In the prior class, family stress theories were discussed, specifically focusing on Boss (2002) contextual approach to family stress and the double ABC-X model. In class we discussed the differences between "risk" conceptualized in family stress theories, "risk" in communication studies, and "risk" from a scientific perspective. Special emphasis was placed on the power of an individual's risk perceptions to motivate action. However, as people rarely experience natural disasters in isolation, family stress theories were introduced to better understand how publics make sense of stressors in everyday life as well as in traumatic situations.

Description and Teaching Materials

The class will be divided into four groups. All students will have read the family profiles. In each group the students will now work together and answer the questions for their specific vignette. Each group will share the results with the class. The class will discuss the vulnerabilities of each family and the potential risks each family might face in case of disaster. To increase family resilience, each group will share risk communication strategies. After discussing the potential usefulness of the communication strategies proposed, the instructor integrates the finding into risk communication literature and best practices. The students will review this literature in preparation for the next class.

Family Vignettes (Microsoft Word 2007 (.docx) 141kB Apr10 14)

Teaching Notes and Tips

It is helpful for the students to use the family vignettes to understand the multifaceted situations families face when disaster strikes. The students should be encouraged to bring in their personal experiences and reactions to the family profiles. Effective communication is built not only on understanding the subject matter (natural disasters) but especially understanding the situation the key publics are facing.


At home, write a short reflection paper discussing the usefulness of these models and risk communication as you have observed it either in your own family, a family you know well, or in a family presented in the media. Select the one option you feel most comfortable with and describe the following:
  1. What type of a non-normative stressor or natural disaster did the family face?
  2. Using both the contextual approach to family stress and the double ABC-X model, explain the impact of the stressor.
  3. Do you recall any risk communication?
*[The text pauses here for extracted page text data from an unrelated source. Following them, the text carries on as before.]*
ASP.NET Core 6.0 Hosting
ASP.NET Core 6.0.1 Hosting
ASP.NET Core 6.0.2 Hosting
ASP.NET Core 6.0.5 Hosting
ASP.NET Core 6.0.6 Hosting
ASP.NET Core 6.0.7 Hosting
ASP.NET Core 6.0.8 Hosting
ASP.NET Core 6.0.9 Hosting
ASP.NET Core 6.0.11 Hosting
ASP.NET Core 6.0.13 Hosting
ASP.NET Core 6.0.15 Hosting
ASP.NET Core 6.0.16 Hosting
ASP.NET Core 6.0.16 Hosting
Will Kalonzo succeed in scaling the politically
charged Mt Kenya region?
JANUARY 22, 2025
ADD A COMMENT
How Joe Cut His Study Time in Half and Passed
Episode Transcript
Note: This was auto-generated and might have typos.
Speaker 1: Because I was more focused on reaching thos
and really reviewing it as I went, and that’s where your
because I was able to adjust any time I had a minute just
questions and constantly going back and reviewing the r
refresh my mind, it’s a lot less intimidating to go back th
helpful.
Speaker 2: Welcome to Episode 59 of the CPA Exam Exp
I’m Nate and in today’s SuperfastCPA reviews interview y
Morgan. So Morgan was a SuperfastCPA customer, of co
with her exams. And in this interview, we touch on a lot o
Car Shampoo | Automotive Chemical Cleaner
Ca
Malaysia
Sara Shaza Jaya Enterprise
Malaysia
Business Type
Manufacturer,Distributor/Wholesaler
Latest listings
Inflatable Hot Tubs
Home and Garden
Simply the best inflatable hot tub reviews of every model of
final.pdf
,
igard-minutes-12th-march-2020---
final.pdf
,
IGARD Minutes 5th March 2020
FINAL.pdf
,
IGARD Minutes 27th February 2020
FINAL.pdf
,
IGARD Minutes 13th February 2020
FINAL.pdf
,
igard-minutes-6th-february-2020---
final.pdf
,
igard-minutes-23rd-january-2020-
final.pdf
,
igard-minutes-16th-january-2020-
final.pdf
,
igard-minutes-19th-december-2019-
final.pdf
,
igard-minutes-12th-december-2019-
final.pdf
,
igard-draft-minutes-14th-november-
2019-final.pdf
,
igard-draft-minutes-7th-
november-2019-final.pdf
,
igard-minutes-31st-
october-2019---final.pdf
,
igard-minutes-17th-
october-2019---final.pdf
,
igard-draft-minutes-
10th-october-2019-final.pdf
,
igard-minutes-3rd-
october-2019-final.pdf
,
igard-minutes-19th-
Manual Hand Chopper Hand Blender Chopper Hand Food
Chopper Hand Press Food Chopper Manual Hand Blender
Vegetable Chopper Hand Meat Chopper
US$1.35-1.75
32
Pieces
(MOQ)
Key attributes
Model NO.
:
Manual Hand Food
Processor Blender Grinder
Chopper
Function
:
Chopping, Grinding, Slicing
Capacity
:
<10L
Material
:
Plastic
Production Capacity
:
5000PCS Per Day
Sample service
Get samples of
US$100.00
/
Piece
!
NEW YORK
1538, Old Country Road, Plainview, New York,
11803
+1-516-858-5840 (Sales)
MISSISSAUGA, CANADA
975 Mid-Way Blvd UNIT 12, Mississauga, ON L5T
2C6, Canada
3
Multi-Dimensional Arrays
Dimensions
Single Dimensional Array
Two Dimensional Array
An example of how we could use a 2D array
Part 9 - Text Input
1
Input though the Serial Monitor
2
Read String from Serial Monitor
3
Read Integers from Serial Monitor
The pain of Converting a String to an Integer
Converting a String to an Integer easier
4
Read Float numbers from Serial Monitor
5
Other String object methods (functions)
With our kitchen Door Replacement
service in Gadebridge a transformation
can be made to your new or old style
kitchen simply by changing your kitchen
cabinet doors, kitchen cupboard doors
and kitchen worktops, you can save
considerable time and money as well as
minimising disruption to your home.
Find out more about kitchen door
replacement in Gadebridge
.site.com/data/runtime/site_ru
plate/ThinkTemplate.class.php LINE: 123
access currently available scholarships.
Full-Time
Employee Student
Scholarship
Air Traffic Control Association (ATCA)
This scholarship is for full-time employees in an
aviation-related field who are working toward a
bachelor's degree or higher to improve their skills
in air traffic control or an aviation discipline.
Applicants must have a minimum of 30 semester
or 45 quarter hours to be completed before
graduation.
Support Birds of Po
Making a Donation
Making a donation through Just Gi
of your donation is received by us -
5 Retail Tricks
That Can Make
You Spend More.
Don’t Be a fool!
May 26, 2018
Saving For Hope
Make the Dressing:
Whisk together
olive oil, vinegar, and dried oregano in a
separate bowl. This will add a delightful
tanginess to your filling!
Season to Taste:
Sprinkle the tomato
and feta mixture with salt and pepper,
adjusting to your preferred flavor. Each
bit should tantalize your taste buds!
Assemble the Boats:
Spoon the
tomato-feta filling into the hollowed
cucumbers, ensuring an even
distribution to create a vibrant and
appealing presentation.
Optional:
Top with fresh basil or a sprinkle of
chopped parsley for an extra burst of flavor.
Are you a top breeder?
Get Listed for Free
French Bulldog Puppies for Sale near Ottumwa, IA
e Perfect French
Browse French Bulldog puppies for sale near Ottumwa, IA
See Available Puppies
Evaluate what you remember using the guidelines discussed in class.

References and Resources

Boss, P. (2002). Family stress management. A contextual approach (2nd ed.). Thousand Oaks, CA: Sage. (Chapter 3)

Covello, V. T. (2003). Best practice in public health risk and crisis communication. Journal of Health Communication, 8, 5-8.

Figley, C. R. & Barnes, M. (2005). External trauma and families. In P. C. McKenry, & S. J. Price (Eds.), Family & Change. Coping with stressful events and transitions (3rd Ed., pp.379-402). Thousand Oaks, CA: Sage.

McCubbin, H., & Patterson, J. (1983). The family stress process: The double ABCX model of family adjust- ment and adaptation. Marriage and Family Review, 6(1–2), 7–37.

Renn, O. (2010). Risk communication: Insights and requirements for designing successful communication programs on health and environmental hazards. In R. L. Heath & H. D. O'Hair (Eds.), Handbook of risk and crisis communication (pp. 80-98). New York, NY: Routledge.

Reynolds, B., & Seeger, M. (2014). Crisis and Emergency Risk Communication 2014 Edition. CDC.

Witte, K. (1994). Fear control and danger control: A test of the extended parallel process model (EPPM). Communication Monographs, 61, 113-134.